I have to agree with neuro here. I was in the same boat a while back and I upgraded the lenses for my T1i to the 17-55, 10-22, and the 60 macro. Still on my list is the 85 1.8 and I'd like to change the 60 macro to the 100L macro as the 60 requires you to get insanely close to a subject for real close up work. I don't have experience with the 15-85, but that one's on my list to get too as the reviews on it suggest it is a quality lens with a bit more reach than what I have in my kit. I can confirm that the 17-55 is an amazing lens for aps-c cameras. And I also concur that you shouldn't worry too much about planning for the future FF cameras - by the time you are ready to make that move, there will be something newer and better than what you currently have that you'll want more. My only exception my to recommendation is the 70-200 2.8, but you weren't looking for a zoom lens like that right now.


----------



## sunnyVan (May 21, 2013)

I upgraded from the 60D. Nice camera!! 

Get the 10-22 for landscape. Tokina is not bad. But the price is not much different so why not get the best?
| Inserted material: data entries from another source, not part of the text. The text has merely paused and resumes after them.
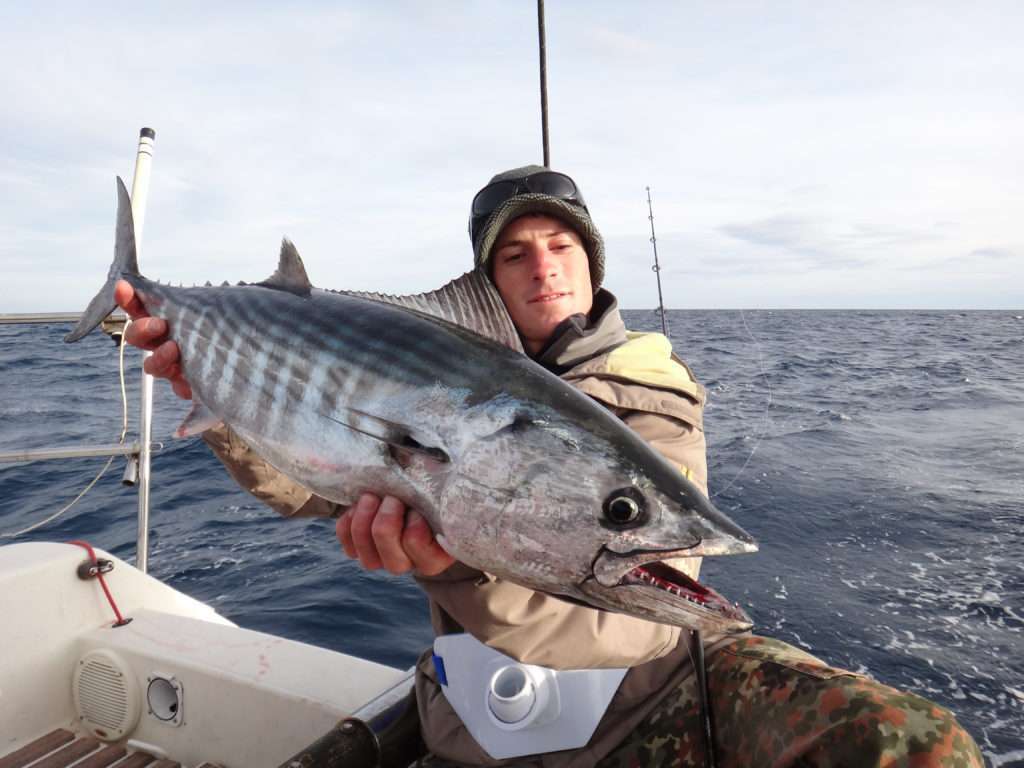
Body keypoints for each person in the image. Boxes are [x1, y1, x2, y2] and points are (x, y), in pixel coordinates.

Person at [117, 166, 983, 767]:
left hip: (644, 699)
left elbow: (636, 624)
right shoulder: (438, 371)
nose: (544, 268)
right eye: (514, 254)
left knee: (913, 741)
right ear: (487, 281)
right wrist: (221, 394)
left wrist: (456, 563)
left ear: (591, 261)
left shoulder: (653, 389)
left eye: (561, 246)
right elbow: (303, 486)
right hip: (474, 719)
17-55. I used it for almost two years. Love the image quality but got pretty annoyed by the build. Make sure you buy used. The original price is absurd for this build quality. 

100mm non-L Macro is wonderful. It's almost identical to the L version except for two things which a lot of people seem to care about but I don't--superior build quality and IS. The non-L is half price of its counterpart. I would suggest saving that money and use it to get the 85 1.8. Both 100 Macro and the 85 are usable in the future when you go FF.


----------



## Don Haines (May 24, 2013)

I've got to say 100L for macro. There are some lenses that are such a pleasure to use that you don't know how you lived without it... And this is one. It was my first Lglass lens and the difference in quality and image over the kit lens was like night and day.


----------



## jdramirez (May 24, 2013)

Don Haines said:


> I've got to say 100L for macro. There are some lenses that are such a pleasure to use that you don't know how you lived without it... And this is one. It was my first Lglass lens and the difference in quality and image over the kit lens was like night and day.



I love my 100L too, but it wasn't my first. I had a very solid 24-105, but it wasn't love the way the 100 is.


----------